_TASK_
Would you please return every line from the listing that contains the word "down"?

_RECORD SET_
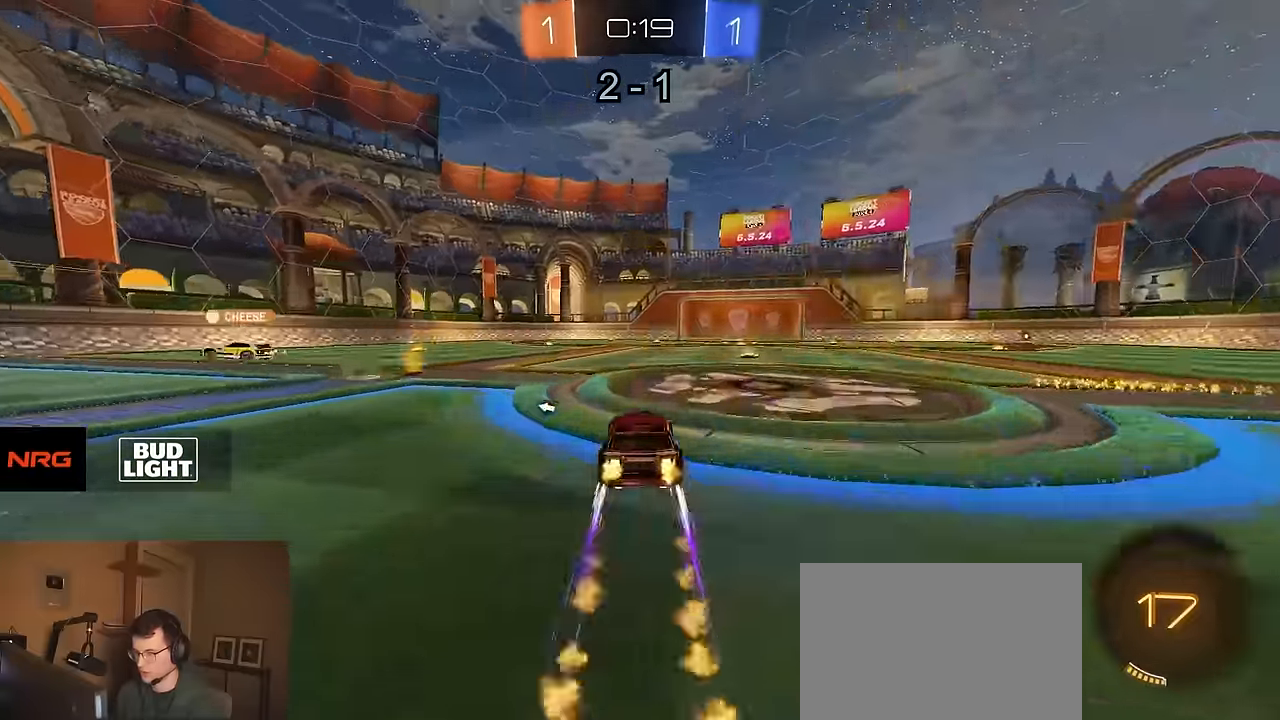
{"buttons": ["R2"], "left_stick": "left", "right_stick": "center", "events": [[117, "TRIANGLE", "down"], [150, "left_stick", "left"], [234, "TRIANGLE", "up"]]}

--

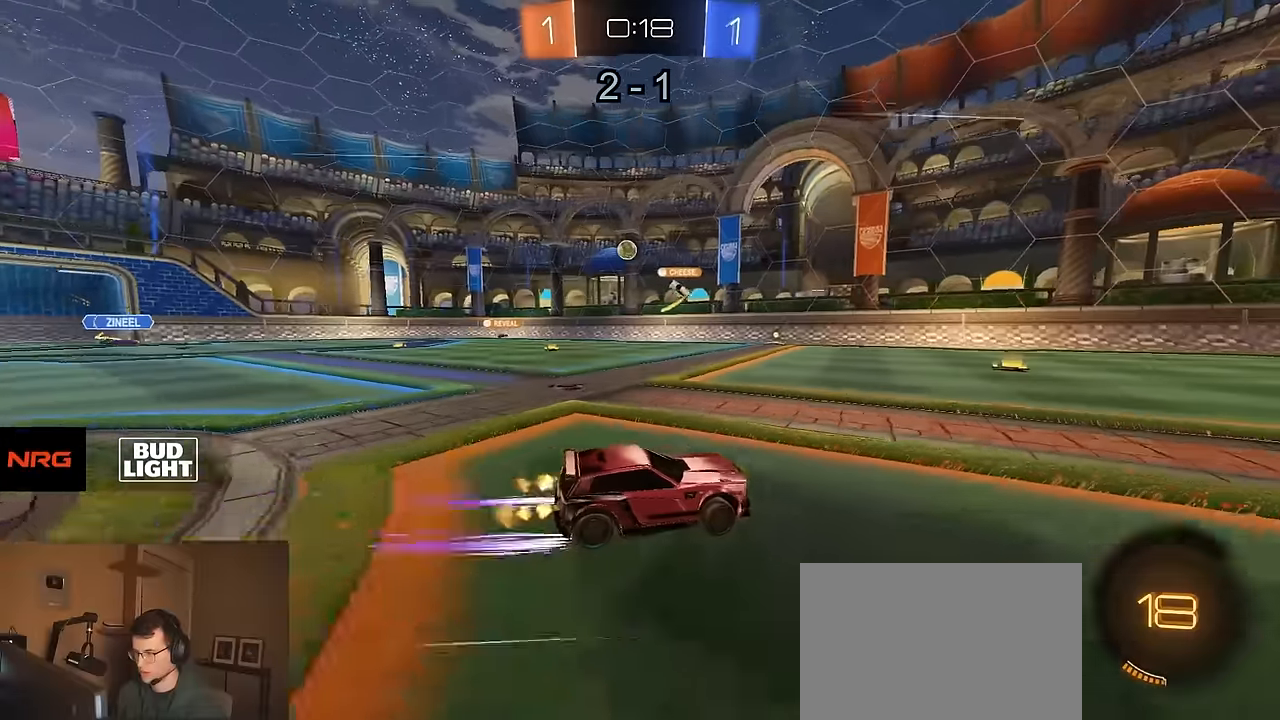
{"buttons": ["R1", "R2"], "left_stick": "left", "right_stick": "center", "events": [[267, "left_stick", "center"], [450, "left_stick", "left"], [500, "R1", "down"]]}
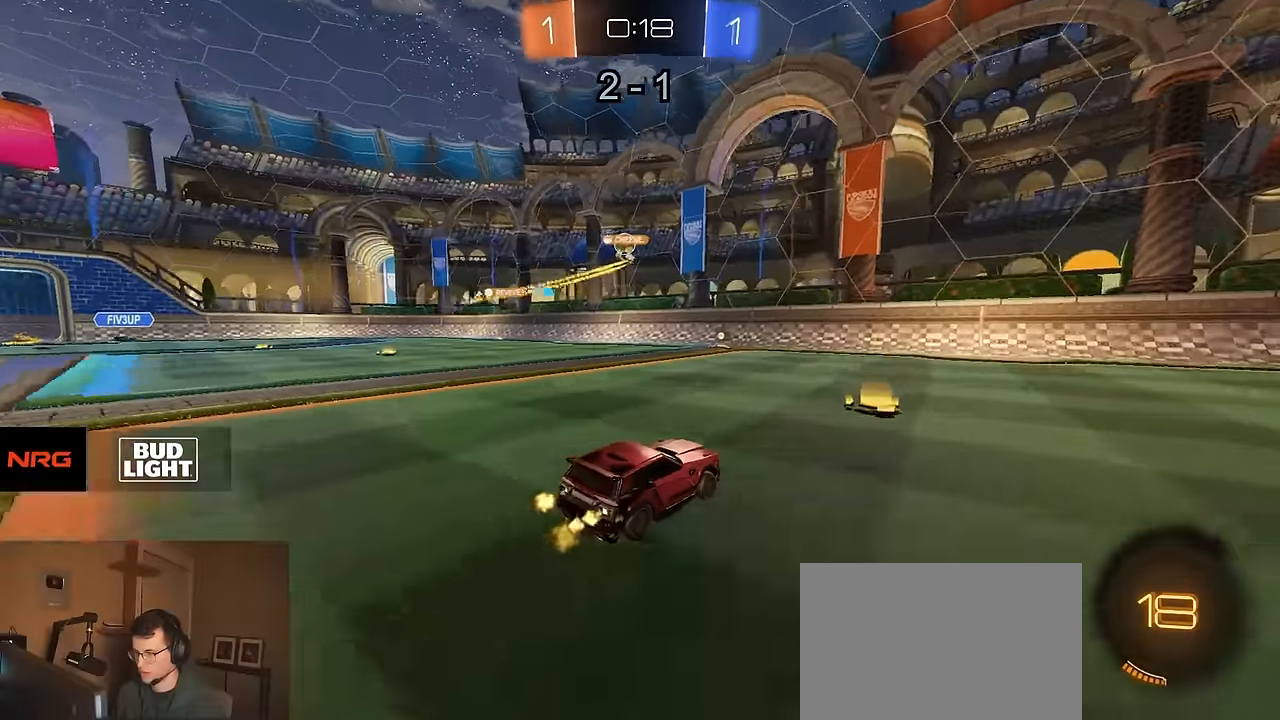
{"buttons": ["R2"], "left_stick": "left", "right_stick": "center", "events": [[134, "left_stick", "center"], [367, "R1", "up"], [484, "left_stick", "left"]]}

_WRITTEN ANSWER_
{"buttons": ["R2"], "left_stick": "left", "right_stick": "center", "events": [[117, "TRIANGLE", "down"], [150, "left_stick", "left"], [234, "TRIANGLE", "up"]]}
{"buttons": ["R1", "R2"], "left_stick": "left", "right_stick": "center", "events": [[267, "left_stick", "center"], [450, "left_stick", "left"], [500, "R1", "down"]]}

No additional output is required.